— What to do —
Look through the listing below for the string "length". Say how many lines hold it, and nothing else.

*** Data shown ***

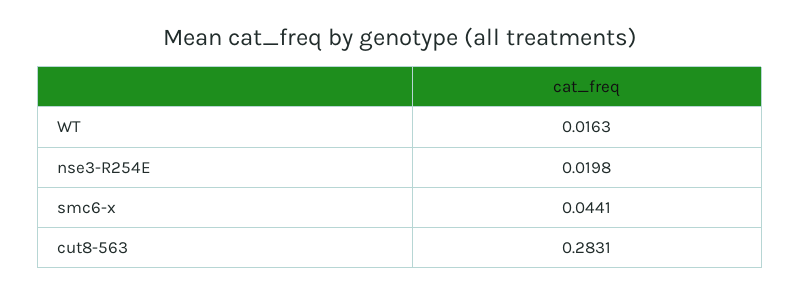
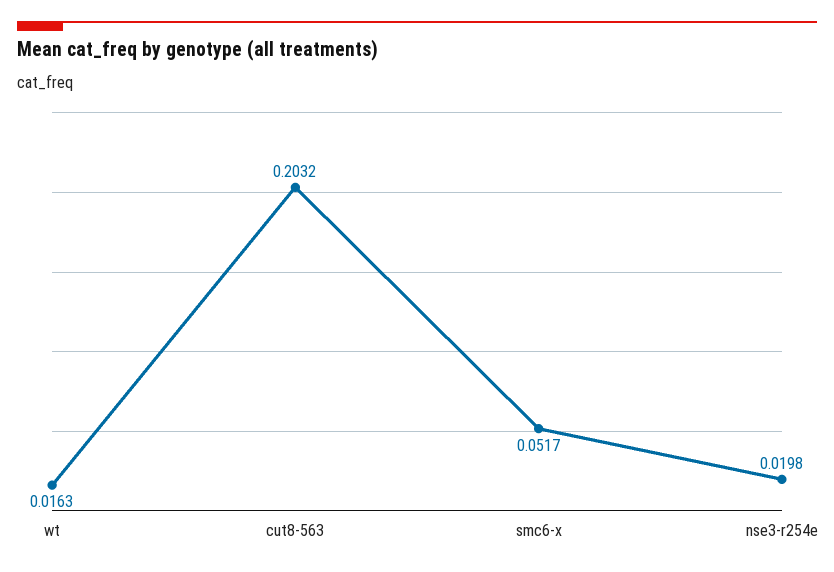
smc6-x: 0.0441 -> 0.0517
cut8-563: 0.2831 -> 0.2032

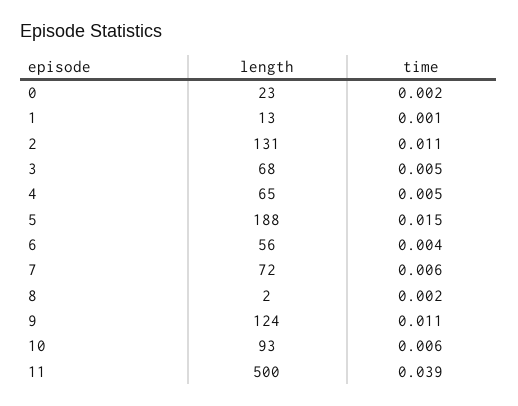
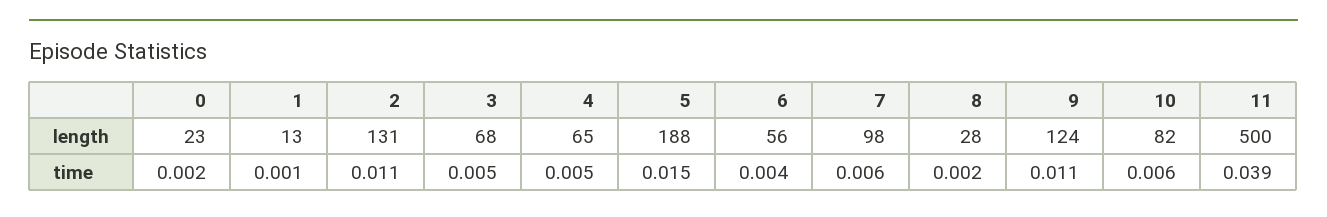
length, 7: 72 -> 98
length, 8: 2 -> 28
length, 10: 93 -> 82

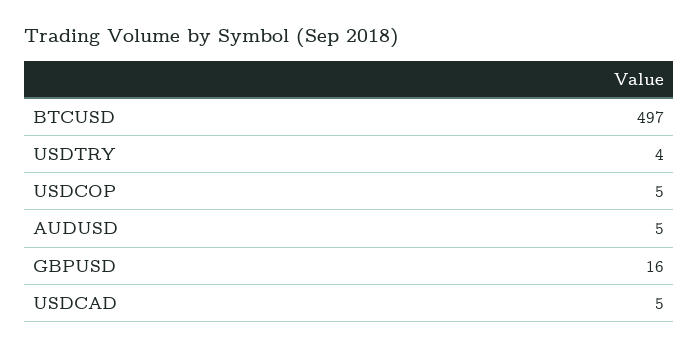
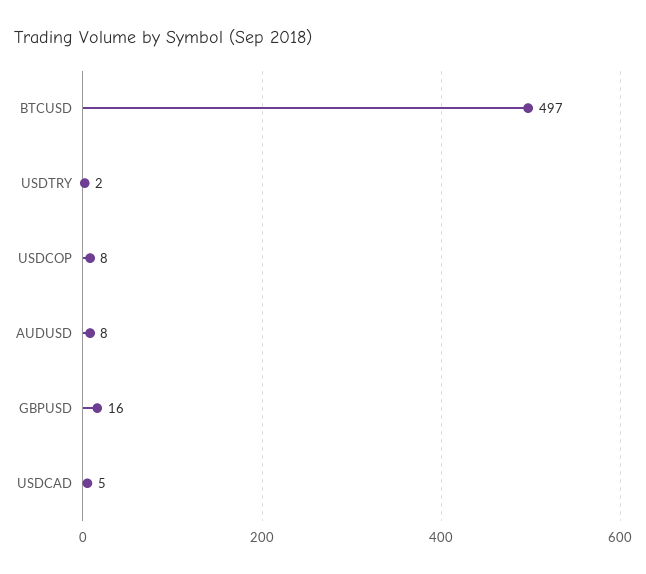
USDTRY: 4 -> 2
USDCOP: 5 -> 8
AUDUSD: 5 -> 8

*** End of Data shown ***

— Output for this task —
3